Futuros del petróleo desconectados de los fundamentales, riesgo de repunte
Los futuros del petróleo se han desconectado cada vez más de la rigidez del mercado físico, con el sentimiento superando a los fundamentales, elevando el riesgo de un fuerte repunte en semanas.

Los futuros del petróleo se han desconectado cada vez más de los fundamentales del mercado físico, con operaciones impulsadas por el sentimiento que superan la dinámica de oferta y demanda cada vez más ajustada, según analistas de mercado. Esta divergencia aumenta el riesgo de un fuerte repunte de precios en cuestión de semanas, ya que los operadores podrían verse obligados a realinear sus posiciones con la realidad.
Durante más de tres meses, el mercado de futuros del petróleo ha estado guiado principalmente por el sentimiento y las esperanzas de un inminente acuerdo de paz en Oriente Medio, tal como lo ha promocionado el presidente estadounidense Donald Trump. Mientras tanto, alrededor de 13 millones de barriles por día (bpd) de oferta global han sido efectivamente eliminados del mercado debido al cierre del estrecho de Ormuz, un punto crítico para los envíos de crudo. Los inventarios de crudo y gasolina de EE. UU. continúan cayendo, pero los precios no han respondido, lo que resalta la desconexión. Para los operadores de energía, esta divergencia entre los mercados de papel y físico es una configuración clásica para una corrección violenta. Cuando el mercado finalmente revalorice el riesgo de oferta, el movimiento podría ser rápido y significativo. Las cotizaciones de combustible en tiempo real de NowPrice proporcionan los últimos niveles para los operadores que monitorean esta situación en desarrollo.
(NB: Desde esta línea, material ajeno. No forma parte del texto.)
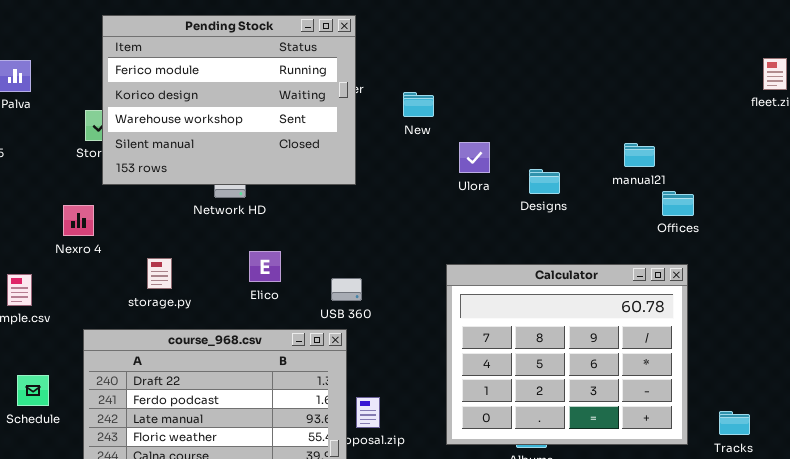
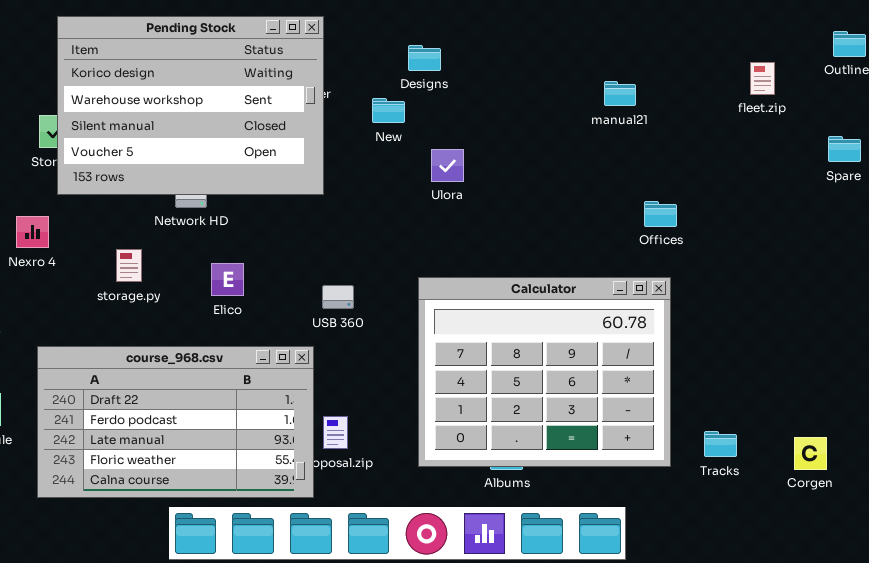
Pending Stock: [102,15,356,185] -> [57,16,324,195], scrolled down 1 row
manual21: [624,143,655,167] -> [604,81,636,106], moved
Designs: [529,169,560,194] -> [408,45,441,71], moved
storage.py: [147,258,172,289] -> [116,249,142,282], moved
USB 360: [331,278,362,301] -> [322,285,354,309], moved

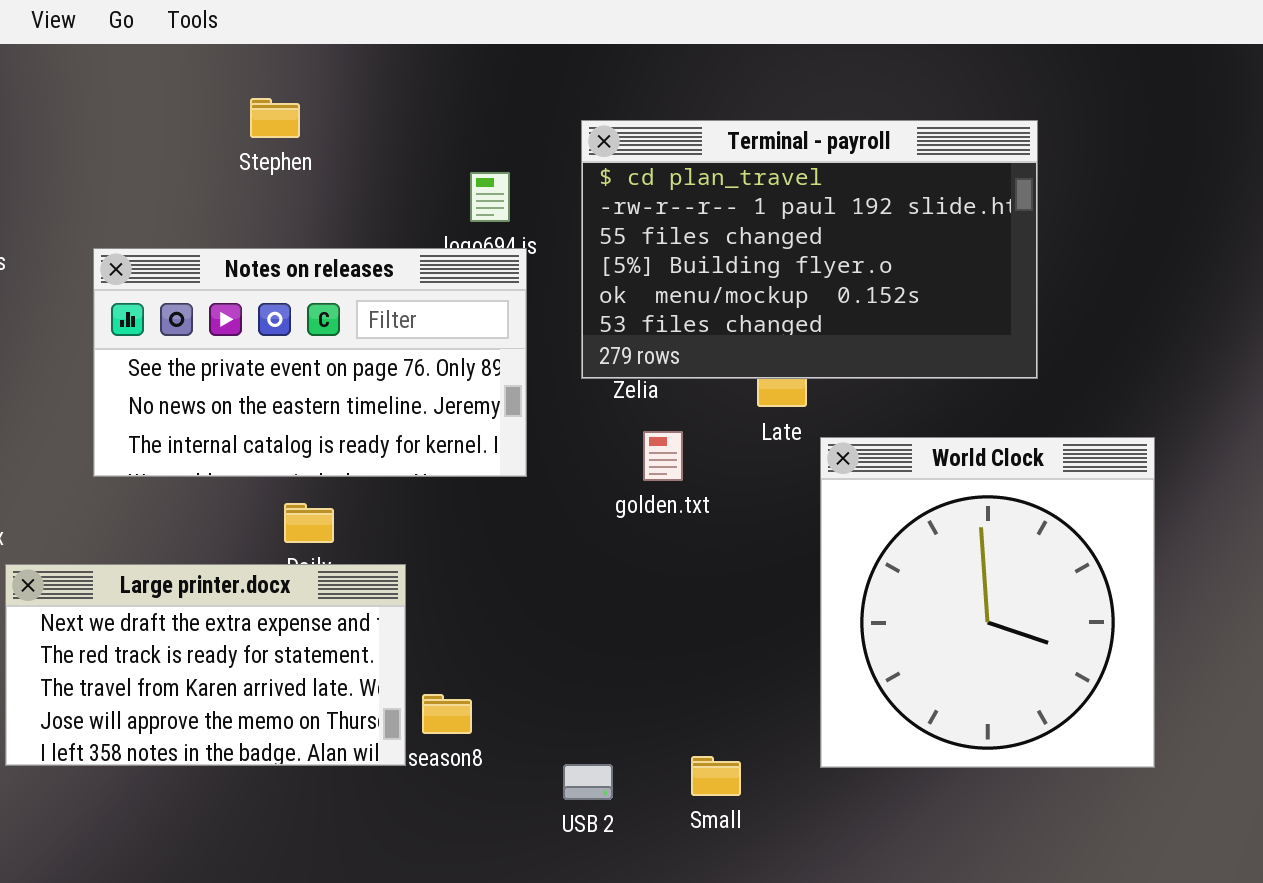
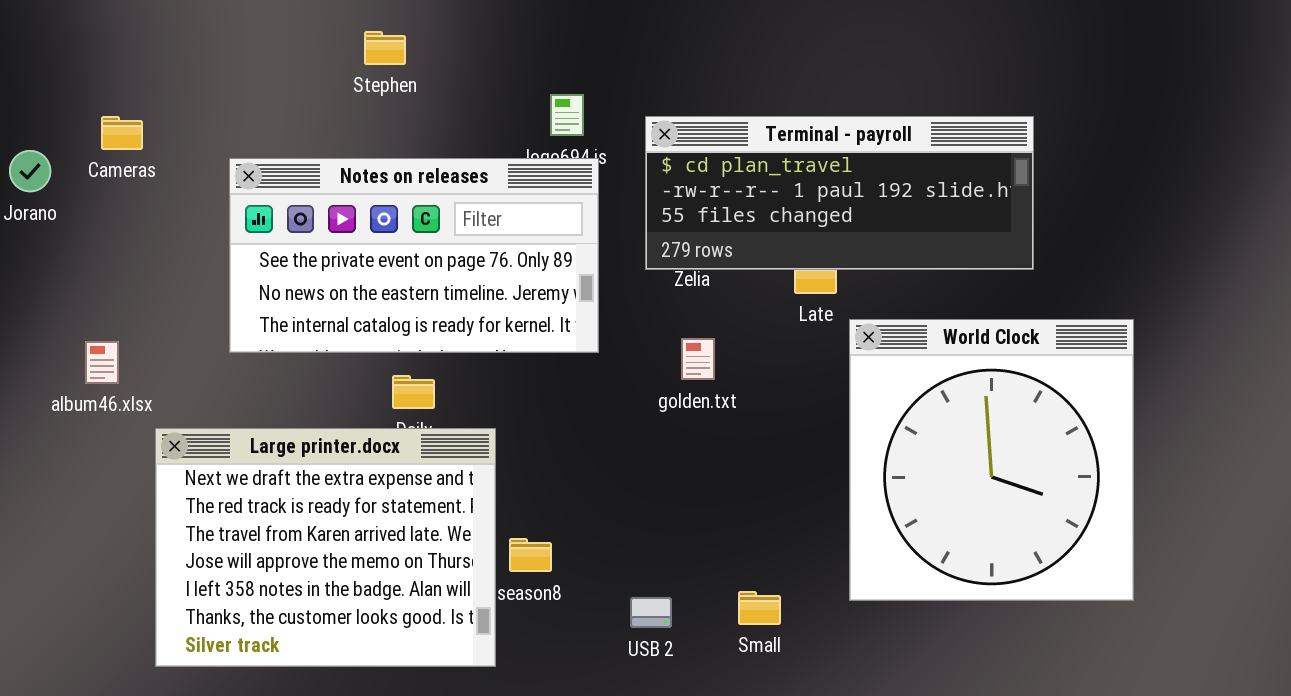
Terminal - payroll: [581,120,1038,379] -> [645,116,1034,270], resized
golden.txt: [643,431,683,481] -> [681,338,715,380], moved
Large printer.docx: [5,564,406,766] -> [155,428,496,667], resized

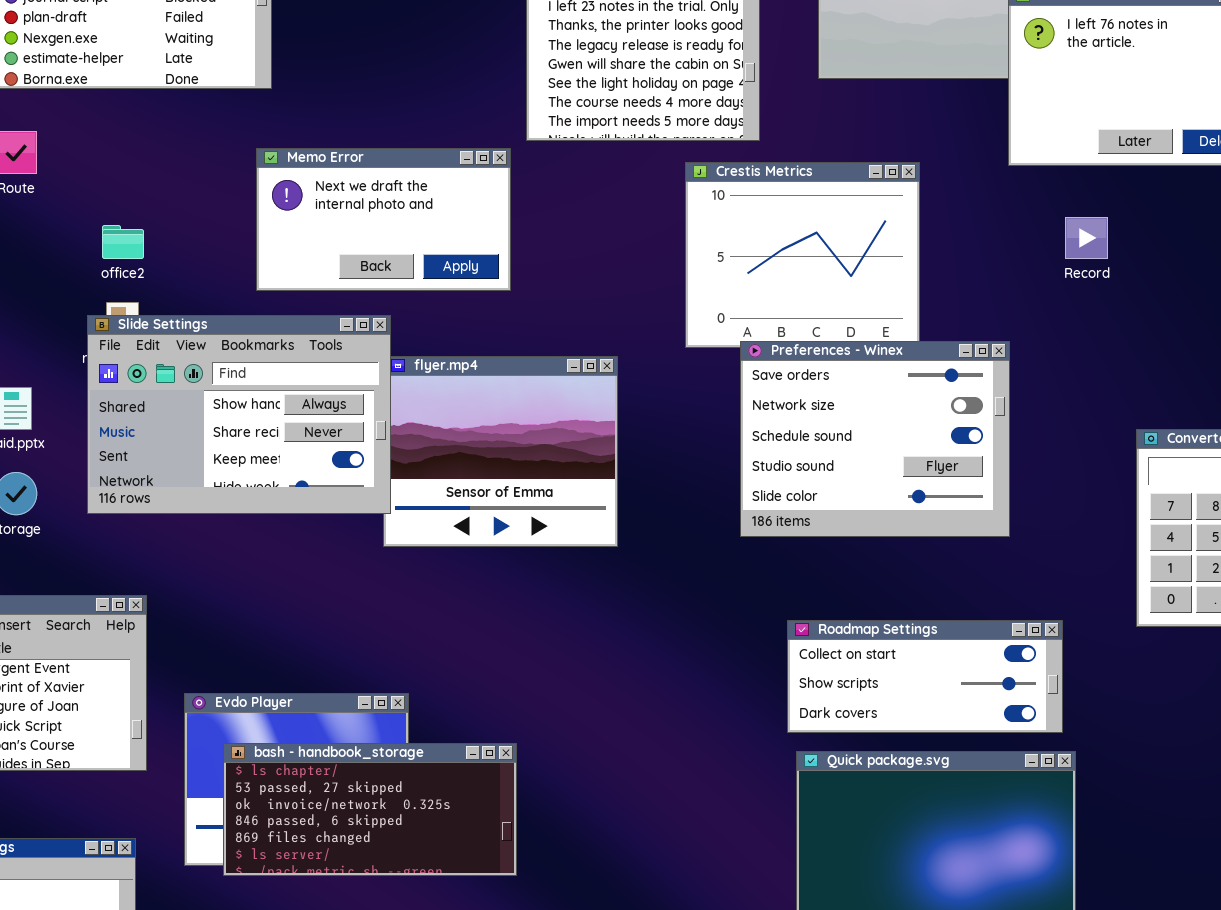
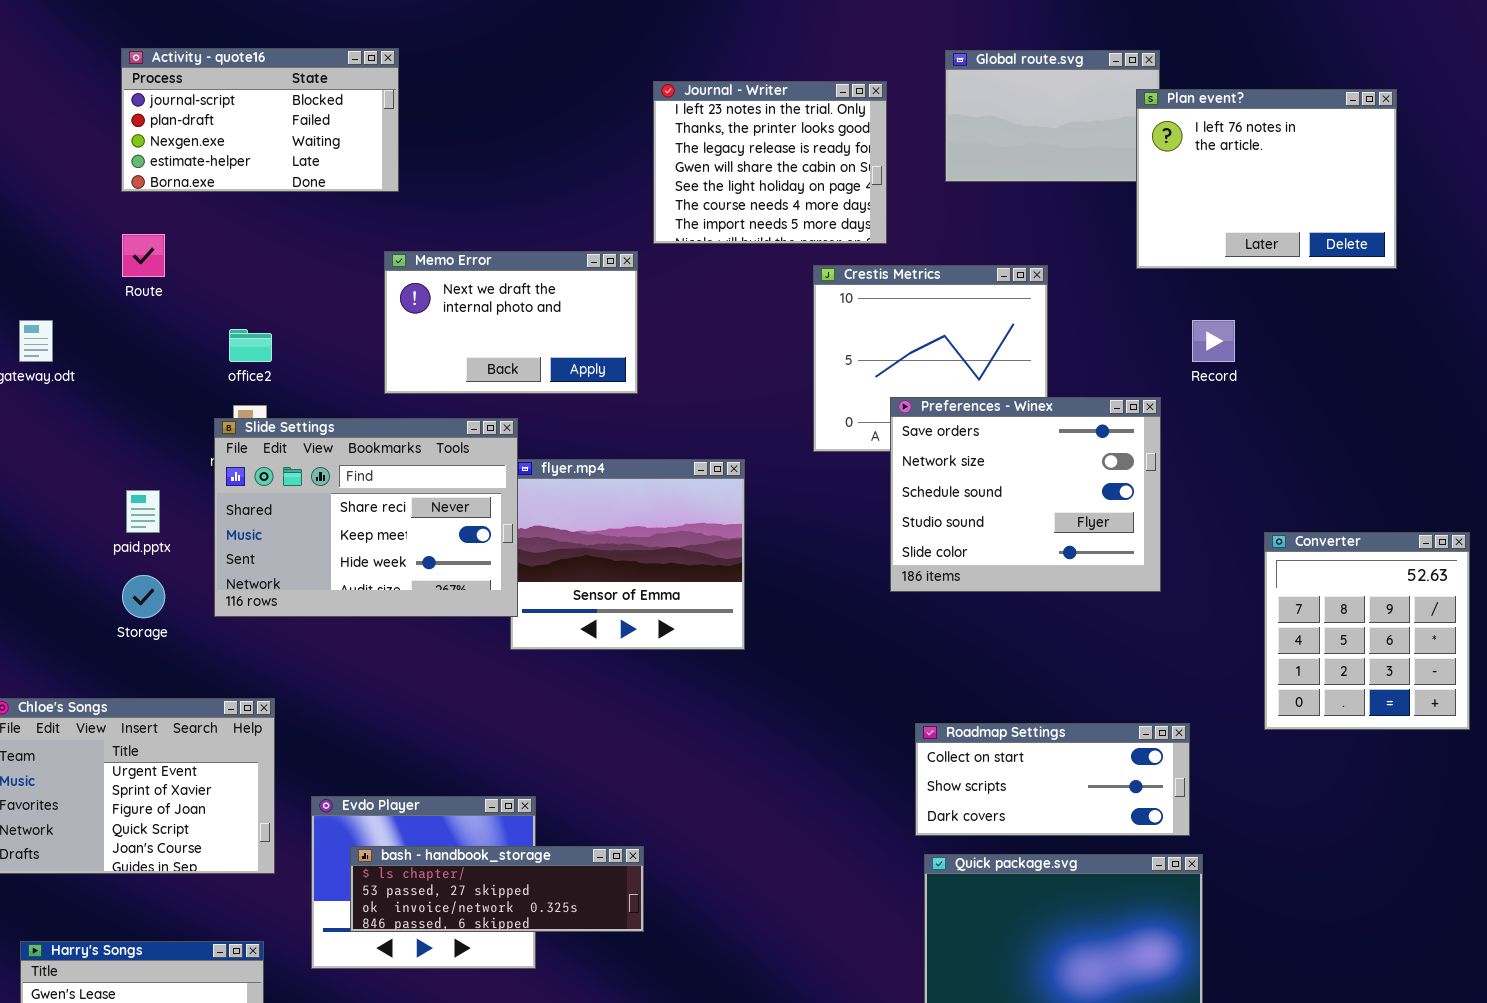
Slide Settings: [87,315,391,514] -> [214,418,518,617], scrolled down 1 row
Preferences - Winex: [740,341,1010,537] -> [890,397,1161,592], moved
bash - handbook_storage: [223,743,517,876] -> [350,846,644,932], resized

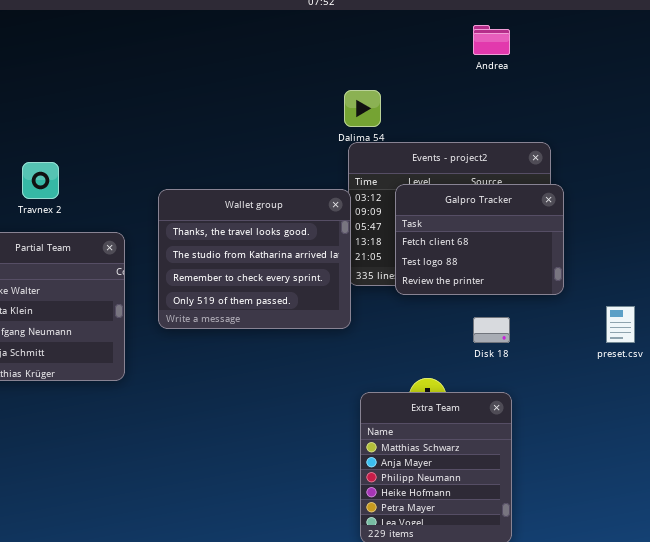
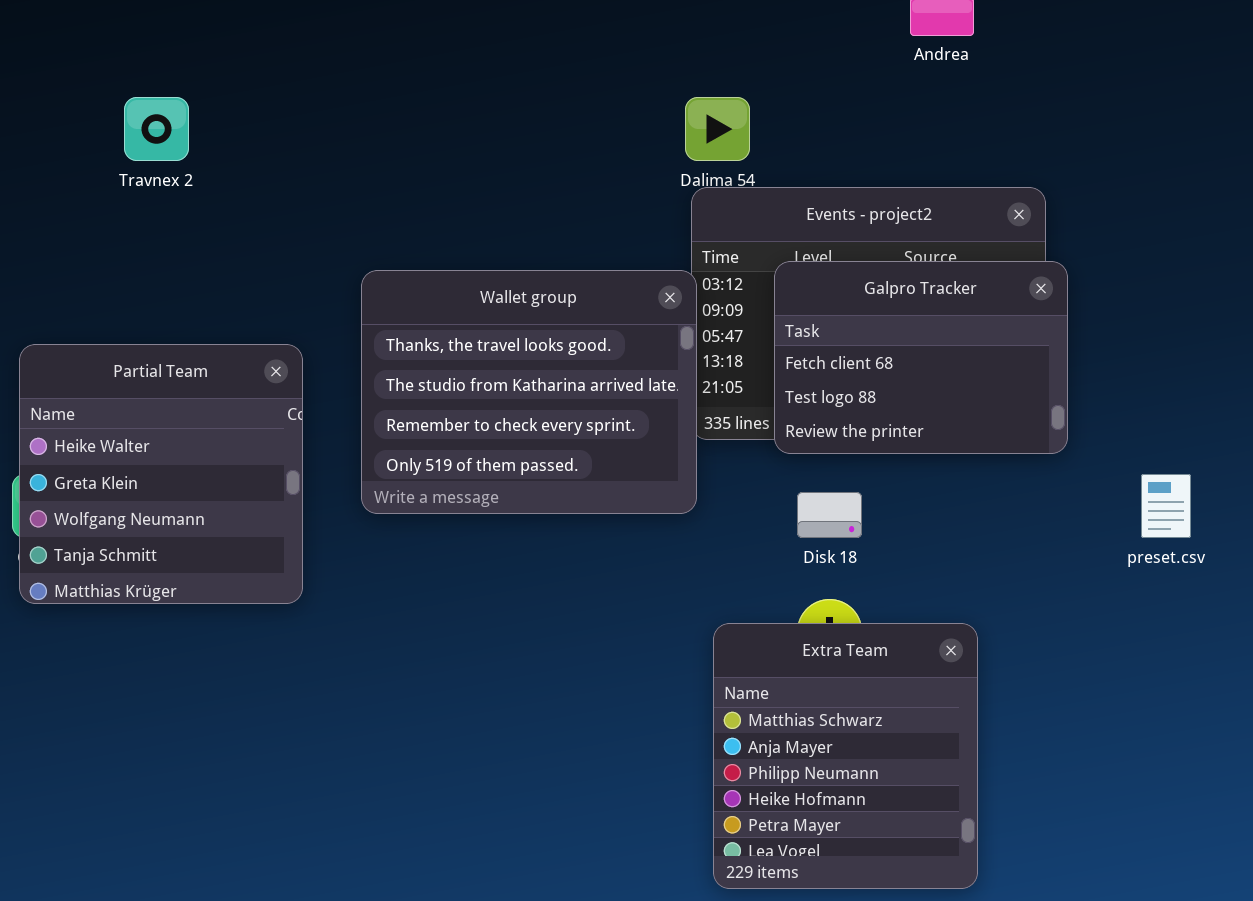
Travnex 2: [22,162,59,199] -> [124,97,189,161], moved
Disk 18: [473,317,510,343] -> [797,492,862,538], moved

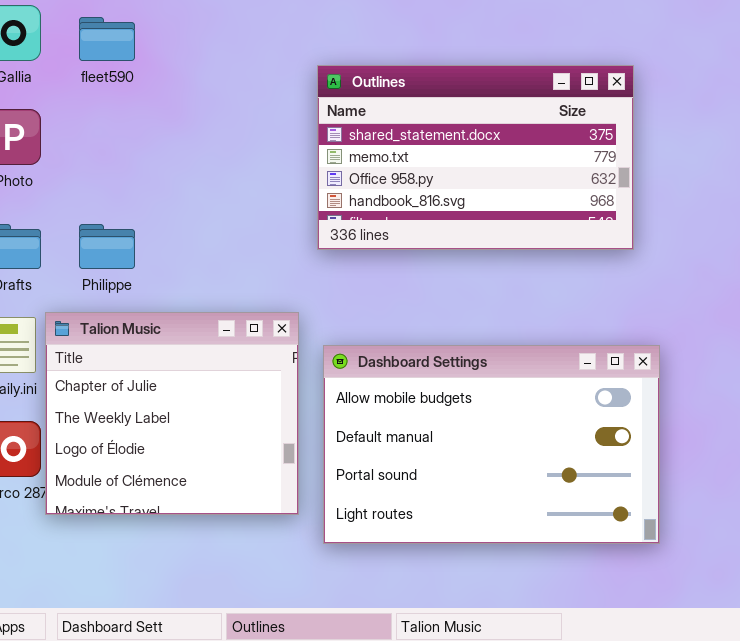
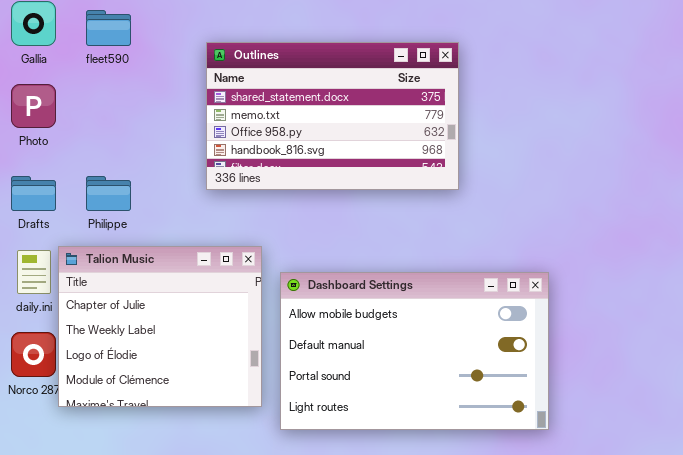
Outlines: [317,65,634,250] -> [206,42,459,190], moved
De cara al futuro, el catalizador clave será cualquier cambio en la retórica diplomática de Oriente Medio o interrupciones reales de la oferta. Los operadores deben estar atentos a sorpresas en los datos de inventarios y cualquier señal de que los compradores físicos están comenzando a cubrirse. No resolver el cierre del estrecho de Ormuz podría forzar una rápida revalorización, mientras que un acuerdo de paz probablemente desencadenaría una fuerte liquidación. Las próximas semanas son críticas para los mercados petroleros.